Where an entry contains a picture, omit the picture and repeat the rest exactly.

# # #

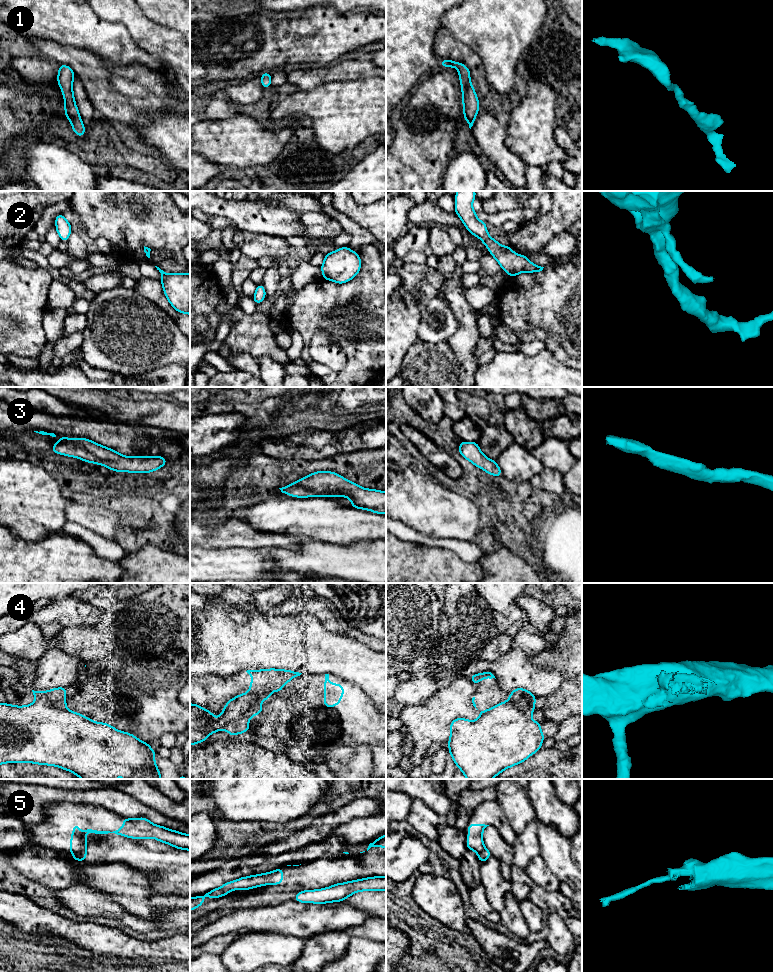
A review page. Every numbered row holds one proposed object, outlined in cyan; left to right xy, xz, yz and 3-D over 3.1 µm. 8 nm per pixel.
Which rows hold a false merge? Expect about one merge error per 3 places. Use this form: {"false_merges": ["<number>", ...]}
{"false_merges": ["4", "5"]}

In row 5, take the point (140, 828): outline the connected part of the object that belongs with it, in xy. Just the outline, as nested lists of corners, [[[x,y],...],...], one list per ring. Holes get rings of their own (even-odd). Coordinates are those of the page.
[[[144,817],[136,819],[123,818],[123,827],[120,830],[93,830],[91,827],[88,827],[84,832],[81,832],[79,825],[74,824],[70,840],[70,853],[85,851],[88,845],[85,837],[86,833],[95,835],[115,834],[139,840],[154,838],[175,848],[190,851],[190,835],[170,830],[163,826],[154,825]]]

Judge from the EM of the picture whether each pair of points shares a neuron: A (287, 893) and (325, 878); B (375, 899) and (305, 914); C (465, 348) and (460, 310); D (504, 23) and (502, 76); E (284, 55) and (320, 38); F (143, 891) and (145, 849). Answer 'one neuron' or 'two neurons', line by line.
A: one neuron
B: two neurons
C: one neuron
D: one neuron
E: one neuron
F: two neurons

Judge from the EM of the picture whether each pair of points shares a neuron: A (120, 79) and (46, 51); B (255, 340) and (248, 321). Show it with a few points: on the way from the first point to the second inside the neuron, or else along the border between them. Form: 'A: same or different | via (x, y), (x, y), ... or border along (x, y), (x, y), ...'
A: same | via (102, 77), (99, 77), (82, 61), (64, 54)
B: same | via (252, 335), (248, 331), (248, 326)

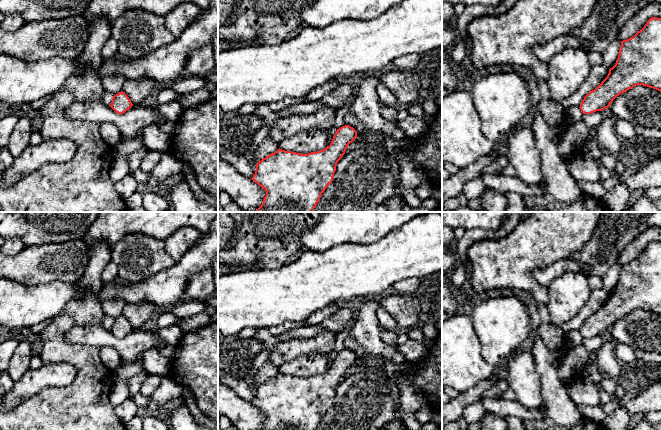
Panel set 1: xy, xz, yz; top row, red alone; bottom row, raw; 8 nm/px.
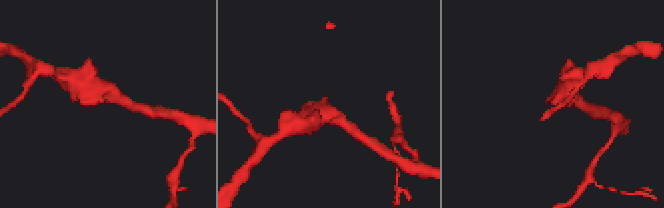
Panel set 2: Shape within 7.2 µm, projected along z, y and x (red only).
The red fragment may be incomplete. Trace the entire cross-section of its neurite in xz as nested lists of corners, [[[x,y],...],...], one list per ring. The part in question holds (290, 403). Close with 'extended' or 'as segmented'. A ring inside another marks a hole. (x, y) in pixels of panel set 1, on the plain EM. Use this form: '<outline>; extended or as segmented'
[[[345,349],[337,353],[330,369],[323,374],[301,378],[279,372],[263,382],[256,388],[251,402],[266,415],[261,430],[316,430],[321,418],[333,405],[338,385],[356,361],[357,355]]]; as segmented

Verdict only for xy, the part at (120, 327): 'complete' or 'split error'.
complete

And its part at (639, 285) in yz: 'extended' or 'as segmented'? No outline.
as segmented

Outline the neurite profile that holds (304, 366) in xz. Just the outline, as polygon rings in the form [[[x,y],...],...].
[[[309,354],[302,355],[278,367],[279,372],[301,378],[308,378],[325,373],[330,369],[333,361],[329,355]]]

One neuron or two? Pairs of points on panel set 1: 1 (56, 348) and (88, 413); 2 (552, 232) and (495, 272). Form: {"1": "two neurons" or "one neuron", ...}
{"1": "one neuron", "2": "one neuron"}

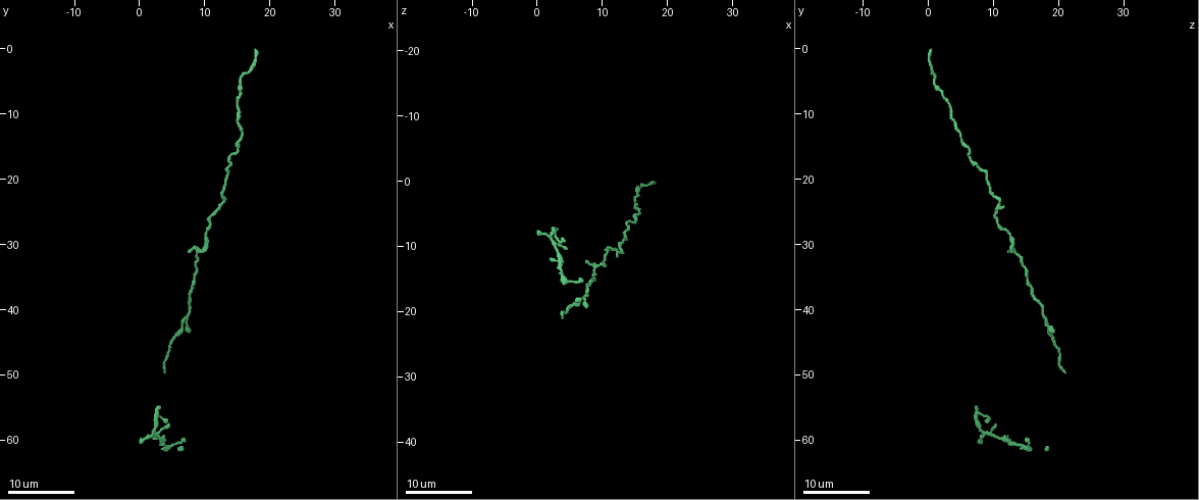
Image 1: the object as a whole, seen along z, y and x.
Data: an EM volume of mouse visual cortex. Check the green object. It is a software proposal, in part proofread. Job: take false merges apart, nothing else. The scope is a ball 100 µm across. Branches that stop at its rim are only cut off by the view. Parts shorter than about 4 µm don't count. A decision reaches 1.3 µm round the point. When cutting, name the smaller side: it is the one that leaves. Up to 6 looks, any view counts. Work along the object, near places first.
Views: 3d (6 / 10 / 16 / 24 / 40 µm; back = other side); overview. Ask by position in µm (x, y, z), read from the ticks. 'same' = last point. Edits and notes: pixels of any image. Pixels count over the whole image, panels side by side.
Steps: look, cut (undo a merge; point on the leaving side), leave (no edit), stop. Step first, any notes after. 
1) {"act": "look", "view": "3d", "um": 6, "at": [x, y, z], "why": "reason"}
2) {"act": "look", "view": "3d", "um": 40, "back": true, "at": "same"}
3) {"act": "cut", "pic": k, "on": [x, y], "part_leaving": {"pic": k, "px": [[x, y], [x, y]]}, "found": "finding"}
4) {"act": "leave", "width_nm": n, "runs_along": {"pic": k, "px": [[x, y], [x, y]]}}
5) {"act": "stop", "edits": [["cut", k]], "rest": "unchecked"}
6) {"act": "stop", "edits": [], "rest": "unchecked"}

{"act": "look", "view": "3d", "um": 16, "at": [13.0, 22.0, 9.5], "why": "thick turns thin"}

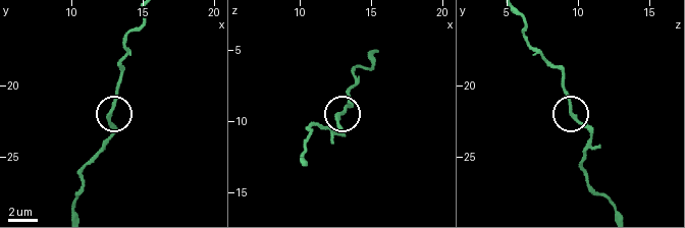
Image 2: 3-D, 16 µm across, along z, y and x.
{"act": "look", "view": "3d", "um": 6, "at": [12.8, 22.2, 9.8], "why": "zoom in"}

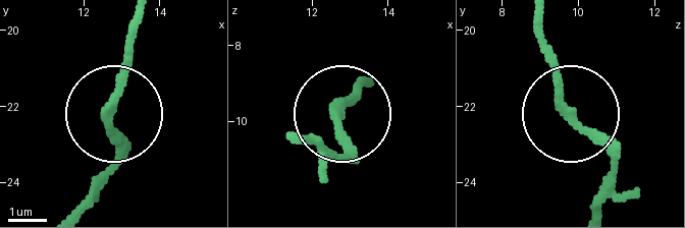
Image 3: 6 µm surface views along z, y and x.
{"act": "leave", "runs_along": {"pic": 3, "px": [[74, 204], [113, 146], [134, 19]]}, "found": "one neuron here"}

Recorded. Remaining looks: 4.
{"act": "look", "view": "3d", "um": 16, "at": [15.0, 15.5, 6.5], "why": "sudden change in width"}

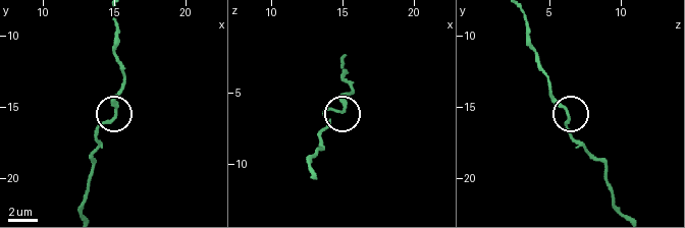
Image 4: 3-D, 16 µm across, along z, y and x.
{"act": "look", "view": "3d", "um": 6, "at": [15.2, 15.6, 6.4]}

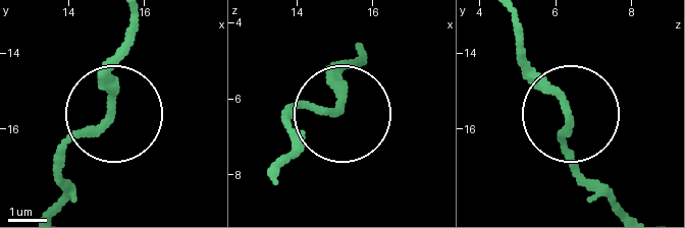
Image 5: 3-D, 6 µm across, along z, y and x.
{"act": "look", "view": "3d", "um": 6, "back": true, "at": [15.00, 15.60, 6.25], "why": "from behind"}

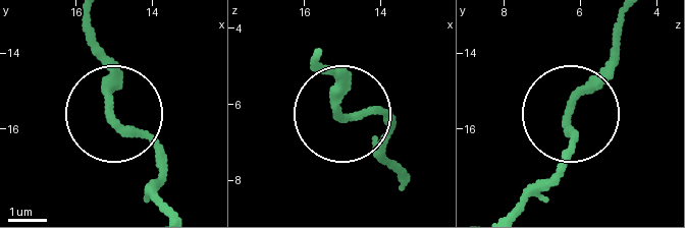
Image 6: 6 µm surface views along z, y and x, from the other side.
{"act": "leave", "width_nm": 210, "runs_along": {"pic": 6, "px": [[521, 202], [563, 153], [573, 95], [622, 17]]}, "found": "all the same neuron"}

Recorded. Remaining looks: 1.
{"act": "stop", "edits": [], "rest": "unchecked"}

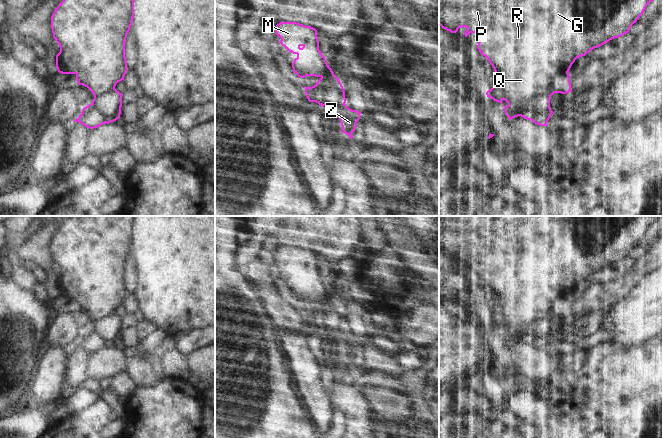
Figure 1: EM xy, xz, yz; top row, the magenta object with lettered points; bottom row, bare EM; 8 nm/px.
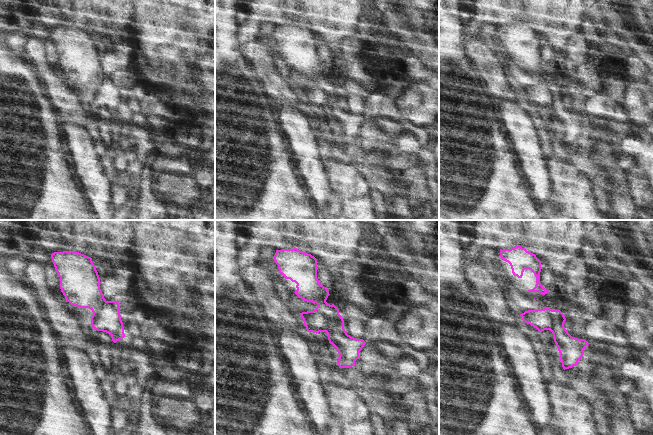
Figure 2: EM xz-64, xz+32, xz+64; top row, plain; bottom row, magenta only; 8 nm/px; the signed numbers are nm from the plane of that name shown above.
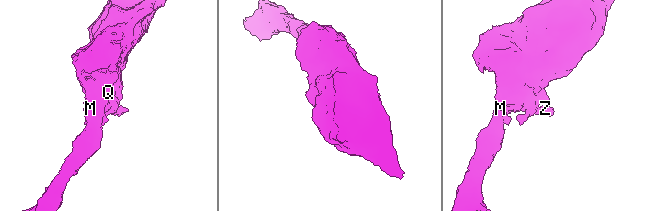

# # #

Solution to this exercise
A review page. Every numbered row holds one proposed object, outlined in cyan; left to right xy, xz, yz and 3-D over 3.1 µm. 8 nm per pixel.
Which rows hold a false merge? Expect about one merge error per 3 places. Use this form: {"false_merges": ["<number>", ...]}
{"false_merges": ["4", "5"]}

In row 5, take the point (140, 828): outline the connected part of the object that belongs with it, in xy. Just the outline, as nested lists of corners, [[[x,y],...],...], one list per ring. Holes get rings of their own (even-odd). Coordinates are those of the page.
[[[144,817],[136,819],[123,818],[123,827],[120,830],[93,830],[91,827],[88,827],[84,832],[81,832],[79,825],[74,824],[70,840],[70,853],[85,851],[88,845],[85,837],[86,833],[95,835],[115,834],[139,840],[154,838],[175,848],[190,851],[190,835],[170,830],[163,826],[154,825]]]

Judge from the EM of the picture whether each pair of points shares a neuron: A (287, 893) and (325, 878); B (375, 899) and (305, 914); C (465, 348) and (460, 310); D (504, 23) and (502, 76); E (284, 55) and (320, 38); F (143, 891) and (145, 849). Answer 'one neuron' or 'two neurons', line by line.
A: one neuron
B: two neurons
C: one neuron
D: one neuron
E: one neuron
F: two neurons

Judge from the EM of the picture whether each pair of points shares a neuron: A (120, 79) and (46, 51); B (255, 340) and (248, 321). Show it with a few points: on the way from the first point to the second inside the neuron, or else along the border between them. Form: 'A: same or different | via (x, y), (x, y), ... or border along (x, y), (x, y), ...'
A: same | via (102, 77), (99, 77), (82, 61), (64, 54)
B: same | via (252, 335), (248, 331), (248, 326)

Panel set 1: xy, xz, yz; top row, red alone; bottom row, raw; 8 nm/px.
Panel set 2: Shape within 7.2 µm, projected along z, y and x (red only).
The red fragment may be incomplete. Trace the entire cross-section of its neurite in xz as nested lists of corners, [[[x,y],...],...], one list per ring. The part in question holds (290, 403). Close with 'extended' or 'as segmented'. A ring inside another marks a hole. (x, y) in pixels of panel set 1, on the plain EM. Use this form: '<outline>; extended or as segmented'
[[[345,349],[337,353],[330,369],[323,374],[301,378],[279,372],[263,382],[256,388],[251,402],[266,415],[261,430],[316,430],[321,418],[333,405],[338,385],[356,361],[357,355]]]; as segmented

Verdict only for xy, the part at (120, 327): 'complete' or 'split error'.
complete

And its part at (639, 285) in yz: 'extended' or 'as segmented'? No outline.
as segmented

Outline the neurite profile that holds (304, 366) in xz. Just the outline, as polygon rings in the form [[[x,y],...],...].
[[[309,354],[302,355],[278,367],[279,372],[301,378],[308,378],[325,373],[330,369],[333,361],[329,355]]]

One neuron or two? Pairs of points on panel set 1: 1 (56, 348) and (88, 413); 2 (552, 232) and (495, 272). Form: {"1": "two neurons" or "one neuron", ...}
{"1": "one neuron", "2": "one neuron"}

Image 1: the object as a whole, seen along z, y and x.
Data: an EM volume of mouse visual cortex. Check the green object. It is a software proposal, in part proofread. Job: take false merges apart, nothing else. The scope is a ball 100 µm across. Branches that stop at its rim are only cut off by the view. Parts shorter than about 4 µm don't count. A decision reaches 1.3 µm round the point. When cutting, name the smaller side: it is the one that leaves. Up to 6 looks, any view counts. Work along the object, near places first.
Views: 3d (6 / 10 / 16 / 24 / 40 µm; back = other side); overview. Ask by position in µm (x, y, z), read from the ticks. 'same' = last point. Edits and notes: pixels of any image. Pixels count over the whole image, panels side by side.
Steps: look, cut (undo a merge; point on the leaving side), leave (no edit), stop. Step first, any notes after. 
1) {"act": "look", "view": "3d", "um": 6, "at": [x, y, z], "why": "reason"}
2) {"act": "look", "view": "3d", "um": 40, "back": true, "at": "same"}
3) {"act": "cut", "pic": k, "on": [x, y], "part_leaving": {"pic": k, "px": [[x, y], [x, y]]}, "found": "finding"}
4) {"act": "leave", "width_nm": n, "runs_along": {"pic": k, "px": [[x, y], [x, y]]}}
5) {"act": "stop", "edits": [["cut", k]], "rest": "unchecked"}
6) {"act": "stop", "edits": [], "rest": "unchecked"}

{"act": "look", "view": "3d", "um": 16, "at": [13.0, 22.0, 9.5], "why": "thick turns thin"}

Image 2: 3-D, 16 µm across, along z, y and x.
{"act": "look", "view": "3d", "um": 6, "at": [12.8, 22.2, 9.8], "why": "zoom in"}

Image 3: 6 µm surface views along z, y and x.
{"act": "leave", "runs_along": {"pic": 3, "px": [[74, 204], [113, 146], [134, 19]]}, "found": "one neuron here"}

Recorded. Remaining looks: 4.
{"act": "look", "view": "3d", "um": 16, "at": [15.0, 15.5, 6.5], "why": "sudden change in width"}

Image 4: 3-D, 16 µm across, along z, y and x.
{"act": "look", "view": "3d", "um": 6, "at": [15.2, 15.6, 6.4]}

Image 5: 3-D, 6 µm across, along z, y and x.
{"act": "look", "view": "3d", "um": 6, "back": true, "at": [15.00, 15.60, 6.25], "why": "from behind"}

Image 6: 6 µm surface views along z, y and x, from the other side.
{"act": "leave", "width_nm": 210, "runs_along": {"pic": 6, "px": [[521, 202], [563, 153], [573, 95], [622, 17]]}, "found": "all the same neuron"}

Recorded. Remaining looks: 1.
{"act": "stop", "edits": [], "rest": "unchecked"}

Figure 1: EM xy, xz, yz; top row, the magenta object with lettered points; bottom row, bare EM; 8 nm/px.
Figure 2: EM xz-64, xz+32, xz+64; top row, plain; bottom row, magenta only; 8 nm/px; the signed numbers are nm from the plane of that name shown above.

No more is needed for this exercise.